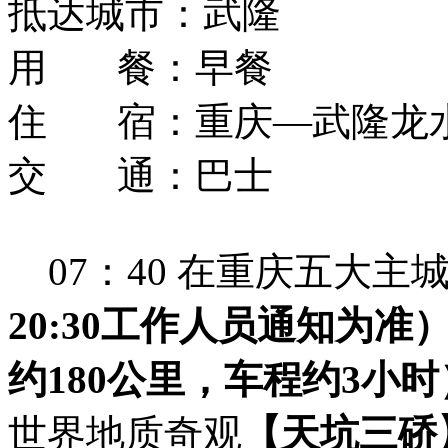
抵达城市：
武隆
用 餐：
早餐
住 宿：
重庆—武隆龙
交 通：
巴士
07：40 在重庆五大
20:30工作人员通知为准
约180公里，车程约3小时
世界地质奇观
【天坑三硚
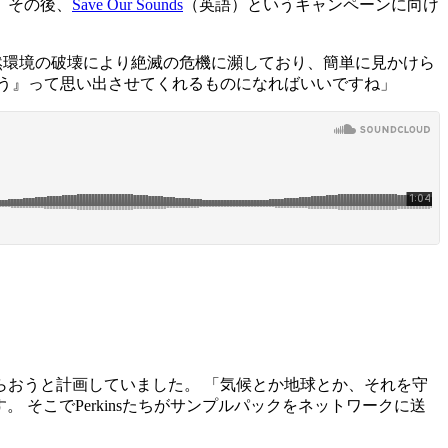
 その後、
Save Our Sounds
（英語）というキャンペーンに向け
自然環境の破壊により絶滅の危機に瀕しており、簡単に見かけら
う』って思い出させてくれるものになればいいですね」
を持ってもらおうと計画していました。 「気候とか地球とか、それを守
 そこでPerkinsたちがサンプルパックをネットワークに送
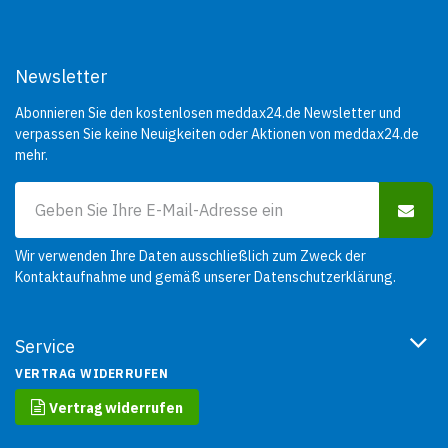
Newsletter
Abonnieren Sie den kostenlosen meddax24.de Newsletter und
verpassen Sie keine Neuigkeiten oder Aktionen von meddax24.de
mehr.
Wir verwenden Ihre Daten ausschließlich zum Zweck der
Kontaktaufnahme und gemäß unserer
Datenschutzerklärung
.
Service
VERTRAG WIDERRUFEN
Vertrag widerrufen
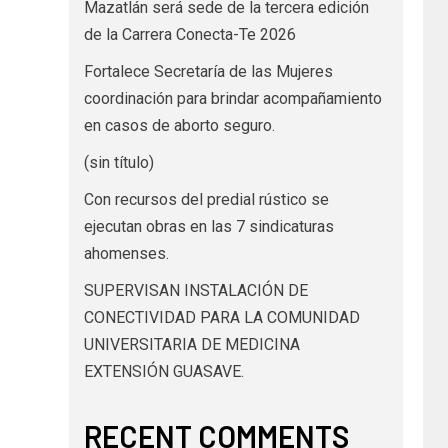
Mazatlán será sede de la tercera edición
de la Carrera Conecta-Te 2026
Fortalece Secretaría de las Mujeres
coordinación para brindar acompañamiento
en casos de aborto seguro.
(sin título)
Con recursos del predial rústico se
ejecutan obras en las 7 sindicaturas
ahomenses.
SUPERVISAN INSTALACIÓN DE
CONECTIVIDAD PARA LA COMUNIDAD
UNIVERSITARIA DE MEDICINA
EXTENSIÓN GUASAVE.
RECENT COMMENTS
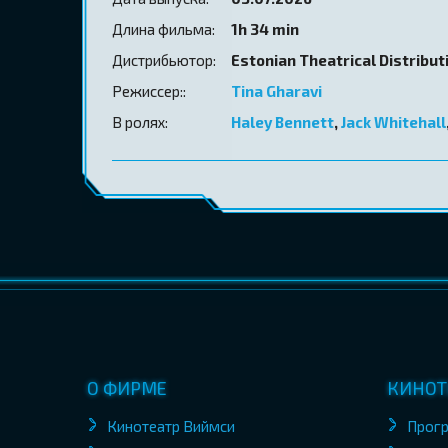
Длина фильма:
1h 34 min
Дистрибьютор:
Estonian Theatrical Distribut
Режиссер::
Tina Gharavi
В ролях:
Haley Bennett
,
Jack Whitehall
О ФИРМЕ
КИНОТ
Кинотеатр Виймси
Прог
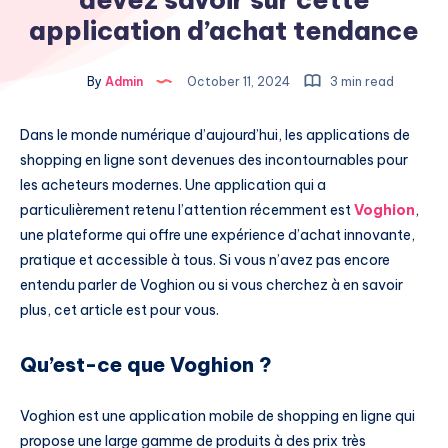
application d’achat tendance
By
Admin
October 11, 2024
3 min read
Dans le monde numérique d’aujourd’hui, les applications de
shopping en ligne sont devenues des incontournables pour
les acheteurs modernes. Une application qui a
particulièrement retenu l’attention récemment est
Voghion
,
une plateforme qui offre une expérience d’achat innovante,
pratique et accessible à tous. Si vous n’avez pas encore
entendu parler de Voghion ou si vous cherchez à en savoir
plus, cet article est pour vous.
Qu’est-ce que Voghion ?
Voghion est une application mobile de shopping en ligne qui
propose une large gamme de produits à des prix très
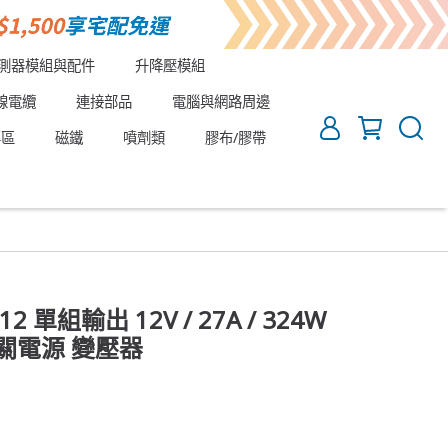
測器模組與配件
升降壓模組
線電纜
連接部品
電腦與網路周邊
專區
磁鐵
噴劑類
膠布/膠帶
2 單組輸出 12V / 27A / 324W
開關電源 變壓器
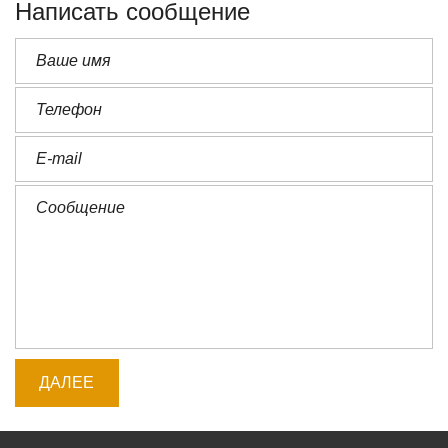
Написать сообщение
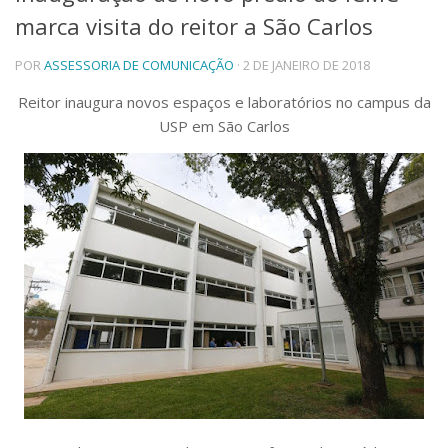
marca visita do reitor a São Carlos
Telefones e Mapas
Pessoas
POR
ASSESSORIA DE COMUNICAÇÃO
· 2 DE JANEIRO DE 2018
Ensino
Graduação
Reitor inaugura novos espaços e laboratórios no campus da
Pós-Graduação
USP em São Carlos
Educação a distância
Cursos de Extensão
Pesquisa e Inovação
Linhas de Pesquisa
Centros, Núcleos e Projetos em Rede
Pós-doutorado
Iniciação Científica
Transferência de Tecnologia
Empresas Juniores
Extensão à Comunidade
Projetos, Programas e Cursos
Artes, Cultura e Esportes
Museus e Espaços Interativos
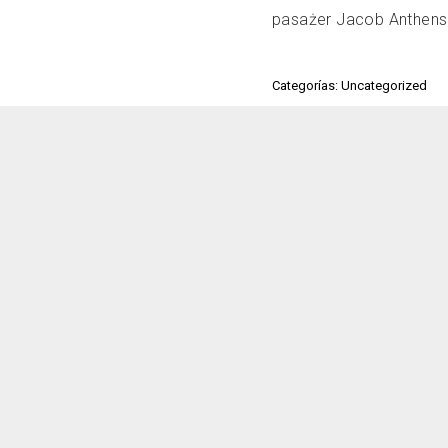
pasażer Jacob Anthens
Categorías: Uncategorized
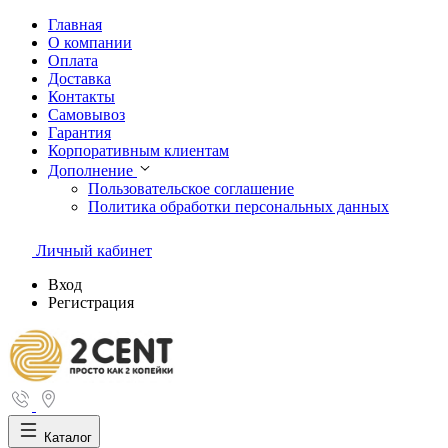
Главная
О компании
Оплата
Доставка
Контакты
Самовывоз
Гарантия
Корпоративным клиентам
Дополнение
Пользовательское соглашение
Политика обработки персональных данных
Личный кабинет
Вход
Регистрация
Каталог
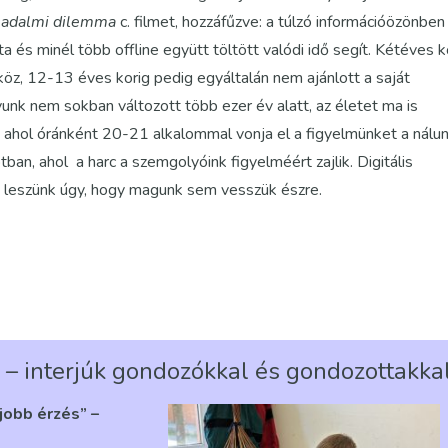
sadalmi dilemma
c. filmet, hozzáfűzve: a túlzó információözönben
ata és minél több offline együtt töltött valódi idő segít. Kétéves k
öz, 12-13 éves korig pedig egyáltalán nem ajánlott a saját
unk nem sokban változott több ezer év alatt, az életet ma is
 ahol óránként 20-21 alkalommal vonja el a figyelmünket a nálu
tban, ahol a harc a szemgolyóink figyelméért zajlik. Digitális
ak leszünk úgy, hogy magunk sem vesszük észre.
 – interjúk gondozókkal és gondozottakka
gjobb érzés” –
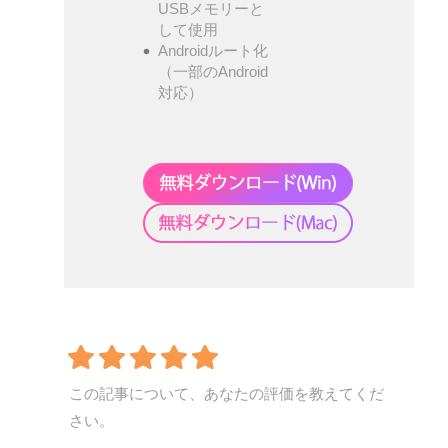
USBメモリーと
して使用
Androidルート化
（一部のAndroid
対応）
この記事について、あなたの評価を教えてくだ
さい。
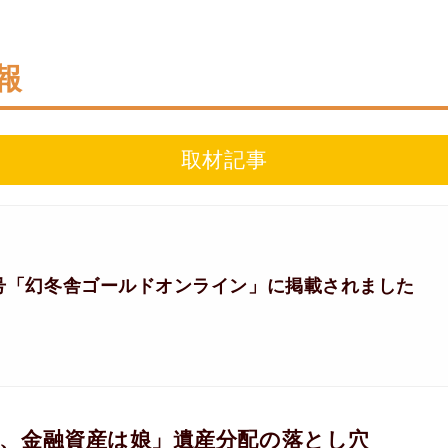
報
取材記事
0日号「幻冬舎ゴールドオンライン」に掲載されました
子、金融資産は娘」遺産分配の落とし穴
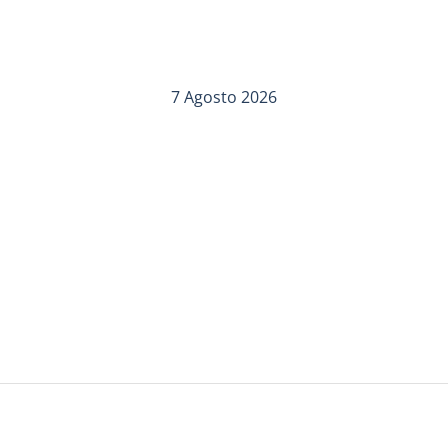
7 Agosto 2026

Problem requirements
Each line from the one containing "ak leszünk úgy, hogy" through the last line above should be retyped exactly, and no other line. Any picture is to be left out.

Problem solution
ak leszünk úgy, hogy magunk sem vesszük észre.
 – interjúk gondozókkal és gondozottakka
gjobb érzés” –
USBメモリーと
して使用
Androidルート化
（一部のAndroid
対応）
この記事について、あなたの評価を教えてくだ
さい。
報
取材記事
0日号「幻冬舎ゴールドオンライン」に掲載されました
子、金融資産は娘」遺産分配の落とし穴
7 Agosto 2026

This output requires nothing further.